• Exercise instructions:
Write out every line below that includes the word "force".

• Records for this task:
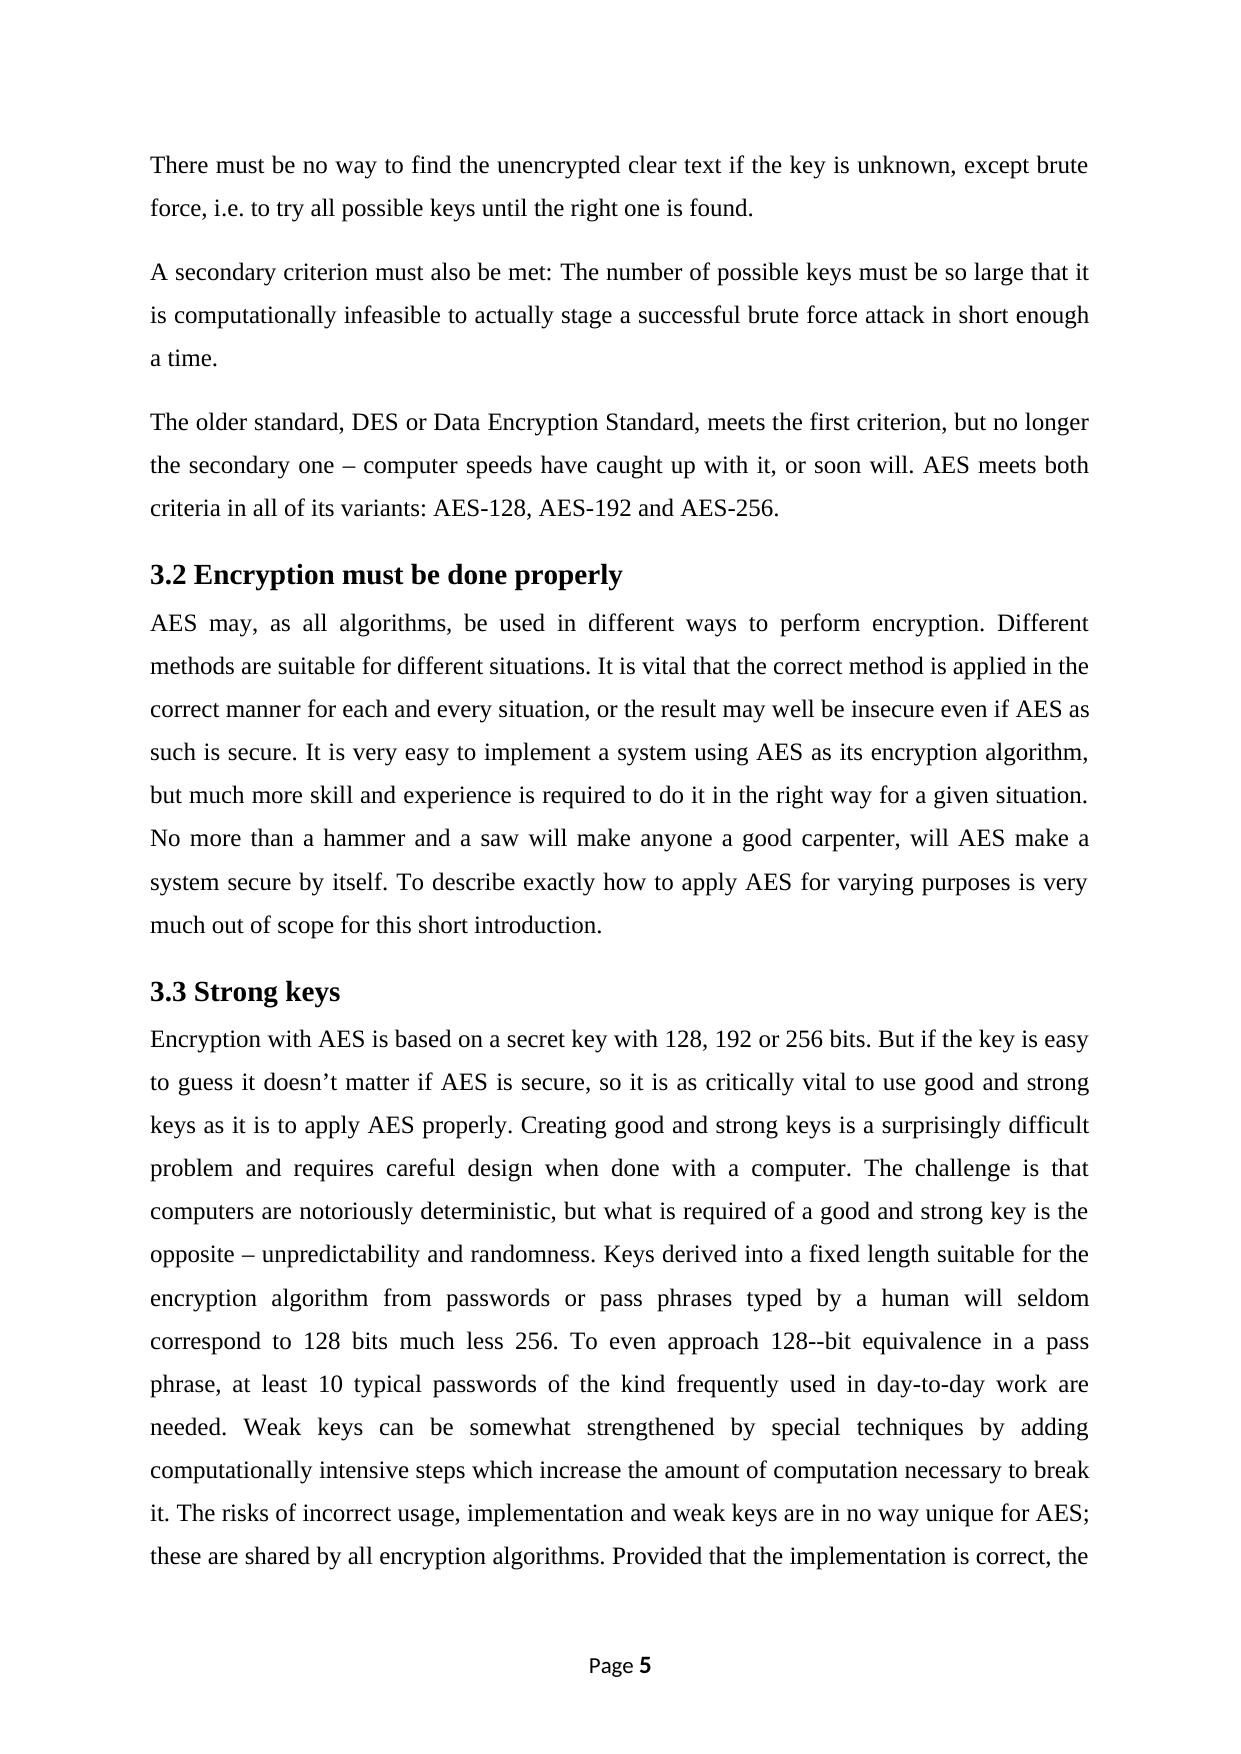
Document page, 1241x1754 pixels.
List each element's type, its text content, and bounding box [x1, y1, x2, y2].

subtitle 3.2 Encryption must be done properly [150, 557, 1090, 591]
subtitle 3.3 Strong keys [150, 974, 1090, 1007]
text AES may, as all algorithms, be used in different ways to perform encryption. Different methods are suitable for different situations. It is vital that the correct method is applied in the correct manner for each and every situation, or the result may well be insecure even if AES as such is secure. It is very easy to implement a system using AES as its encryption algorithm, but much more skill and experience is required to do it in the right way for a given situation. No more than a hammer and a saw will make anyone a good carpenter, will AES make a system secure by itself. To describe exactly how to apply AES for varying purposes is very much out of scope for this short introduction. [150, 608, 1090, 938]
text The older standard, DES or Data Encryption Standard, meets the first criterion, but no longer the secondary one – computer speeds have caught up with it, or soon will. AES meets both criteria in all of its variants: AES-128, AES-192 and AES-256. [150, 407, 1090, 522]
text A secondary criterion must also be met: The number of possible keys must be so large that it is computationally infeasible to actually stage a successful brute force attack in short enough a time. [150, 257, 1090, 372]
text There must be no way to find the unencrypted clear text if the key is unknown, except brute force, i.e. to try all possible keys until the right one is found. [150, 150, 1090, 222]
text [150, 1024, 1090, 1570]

• Solution to this problem:
text A secondary criterion must also be met: The number of possible keys must be so large that it is computationally infeasible to actually stage a successful brute force attack in short enough a time. [150, 257, 1090, 372]
text There must be no way to find the unencrypted clear text if the key is unknown, except brute force, i.e. to try all possible keys until the right one is found. [150, 150, 1090, 222]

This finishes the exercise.